- _TASK TO COMPLETE_
Search the material below for the string "Drachenboot" and extract each line that has it.

- _GIVEN INFORMATION_
Segment Open
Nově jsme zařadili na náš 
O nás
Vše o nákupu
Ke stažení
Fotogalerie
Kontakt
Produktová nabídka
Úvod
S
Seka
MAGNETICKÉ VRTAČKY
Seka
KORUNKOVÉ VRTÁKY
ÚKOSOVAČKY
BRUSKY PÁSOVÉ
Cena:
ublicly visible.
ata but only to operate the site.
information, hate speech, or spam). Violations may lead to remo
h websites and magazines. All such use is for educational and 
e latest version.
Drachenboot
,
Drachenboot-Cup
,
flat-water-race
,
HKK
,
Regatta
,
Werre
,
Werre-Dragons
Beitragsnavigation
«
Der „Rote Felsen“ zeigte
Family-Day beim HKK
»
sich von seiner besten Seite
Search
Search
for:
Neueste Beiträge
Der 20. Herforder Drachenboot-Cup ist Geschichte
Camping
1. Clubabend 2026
Segment Closed
Segment Open
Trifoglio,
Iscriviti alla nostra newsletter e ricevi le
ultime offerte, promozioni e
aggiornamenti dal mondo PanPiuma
Segment Closed
- _RESPONSE TO THIS EXERCISE_
Drachenboot
Drachenboot-Cup
Der 20. Herforder Drachenboot-Cup ist Geschichte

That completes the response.